If you need something that is easy to maintain, rather than fast to execute, it could help to use a scriptable browser, such as SimpleTest's.
Thanks to crono for kindly referring to my php|architect article. :) I am actually in the progress of writing a small book on the subject of web scraping with PHP. It will be published through php|architect and hopefully available before Q309. In the meantime, you can check out my blog at http://ishouldbecoding.com for the occasional post regarding web scraping.
I'd like to recommend this class I recently came across. Simple HTML DOM Parser
I'm actually looking to scrape BibleGateway.com as they don't provide an API to access verses for a web app I'm looking to create.
It sounds like you may be trying to 'hotlink' rather than scrape, i.e. update in realtime based on their site content?

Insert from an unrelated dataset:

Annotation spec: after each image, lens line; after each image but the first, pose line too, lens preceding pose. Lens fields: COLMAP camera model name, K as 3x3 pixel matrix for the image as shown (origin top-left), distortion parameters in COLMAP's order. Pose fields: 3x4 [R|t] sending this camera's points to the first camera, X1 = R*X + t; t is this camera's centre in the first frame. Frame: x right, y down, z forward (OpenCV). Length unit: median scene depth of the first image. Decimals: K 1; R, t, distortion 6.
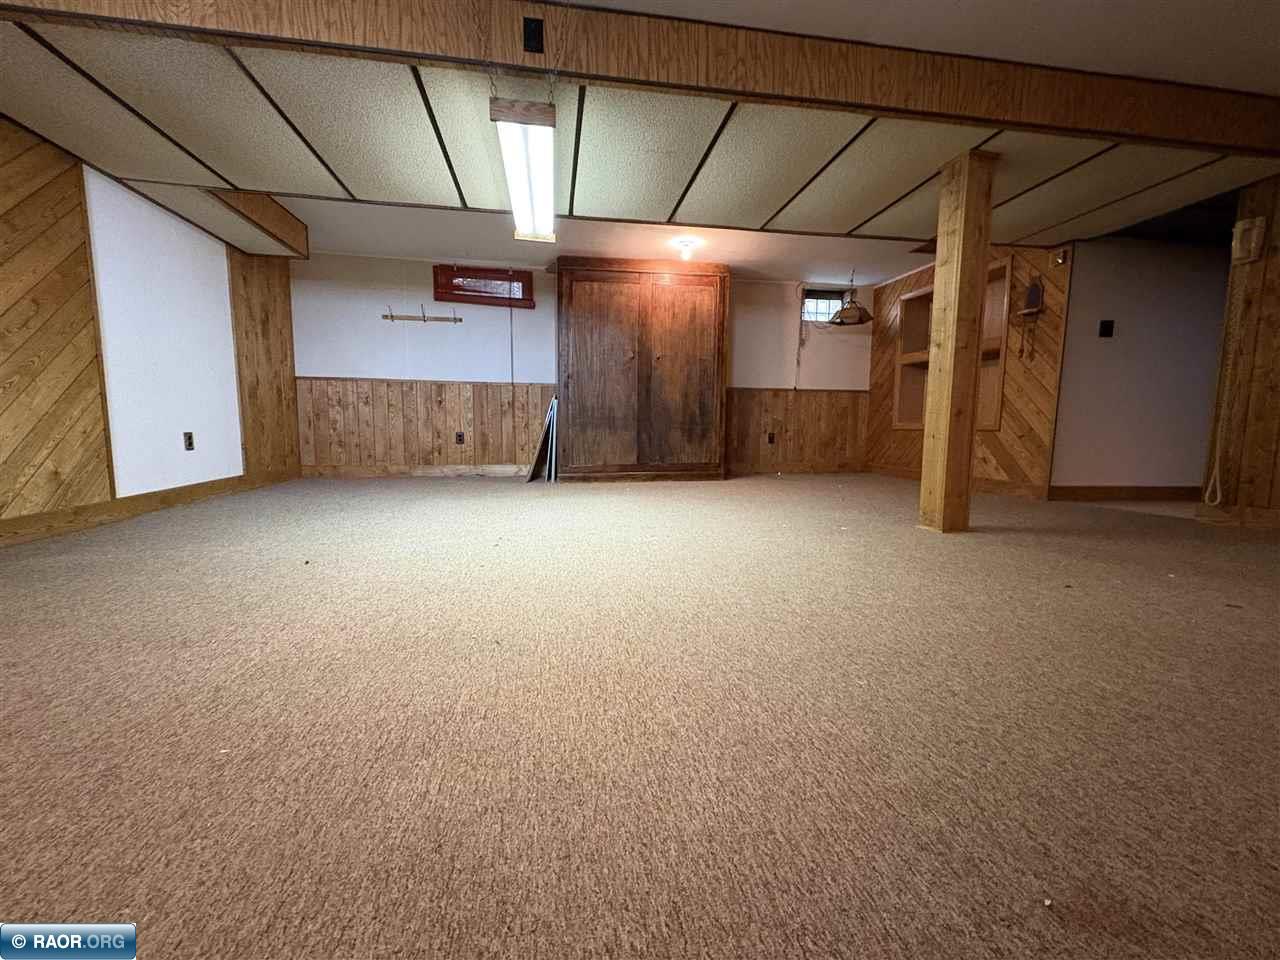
lens RADIAL K [[509.9, 0, 642.3], [0, 509.9, 474.7], [0, 0, 1]] dist [-0.002781, 0.000181]
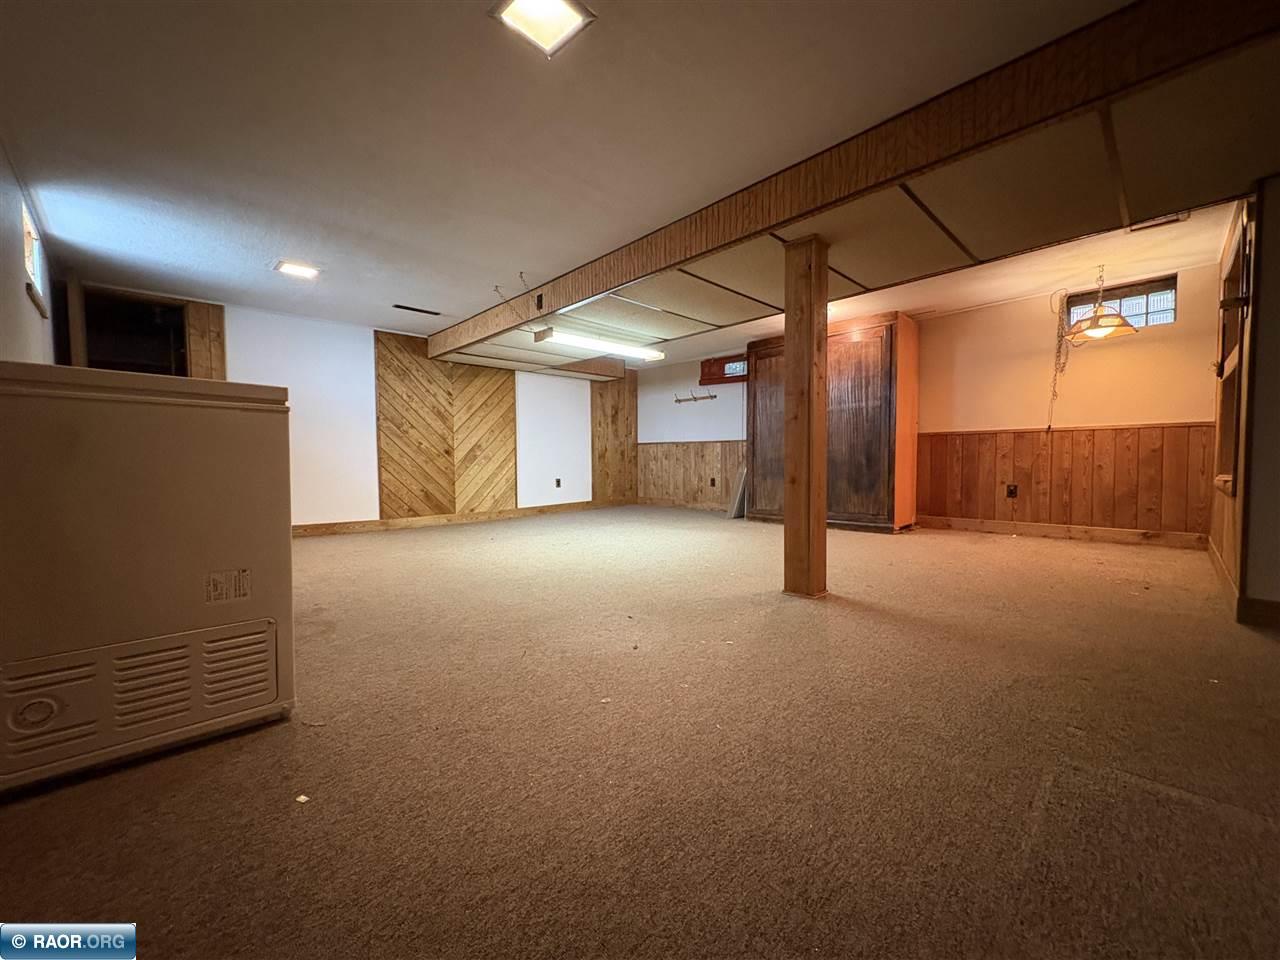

This tutorial is quite good:
http://www.merchantos.com/makebeta/php/scraping-links-with-php/
You might also want to look at Prowser.
Scraper class from my framework:
<?php
/*
Example:
$site = $this->load->cls('scraper', 'http://www.anysite.com');
$excss = $site->getExternalCSS();
$incss = $site->getInternalCSS();
$ids = $site->getIds();
$classes = $site->getClasses();
$spans = $site->getSpans();
print '<pre>';
print_r($excss);
print_r($incss);
print_r($ids);
print_r($classes);
print_r($spans);
*/
class scraper
{
private $url = '';
public function __construct($url)
{
$this->url = file_get_contents("$url");
}
public function getInternalCSS()
{
$tmp = preg_match_all('/(style=")(.*?)(")/is', $this->url, $patterns);
$result = array();
array_push($result, $patterns[2]);
array_push($result, count($patterns[2]));
return $result;
}
public function getExternalCSS()
{
$tmp = preg_match_all('/(href=")(\w.*\.css)"/i', $this->url, $patterns);
$result = array();
array_push($result, $patterns[2]);
array_push($result, count($patterns[2]));
return $result;
}
public function getIds()
{
$tmp = preg_match_all('/(id="(\w*)")/is', $this->url, $patterns);
$result = array();
array_push($result, $patterns[2]);
array_push($result, count($patterns[2]));
return $result;
}
public function getClasses()
{
$tmp = preg_match_all('/(class="(\w*)")/is', $this->url, $patterns);
$result = array();
array_push($result, $patterns[2]);
array_push($result, count($patterns[2]));
return $result;
}
public function getSpans(){
$tmp = preg_match_all('/(<span>)(.*)(<\/span>)/', $this->url, $patterns);
$result = array();
array_push($result, $patterns[2]);
array_push($result, count($patterns[2]));
return $result;
}
}
?>
I agree with crono that book was the first book I have read on web scraping and there is my personal review on my website: Wade Cybertech - your spider, crawer, scraper resource center
I recommend to use ScrapePro Web Scraper Designer. http://www.scrapepro.com
ScraperWiki is a pretty interesting project. Helps you build scrapers online in Python, Ruby or PHP - i was able to get a simple attempt up in a few minutes.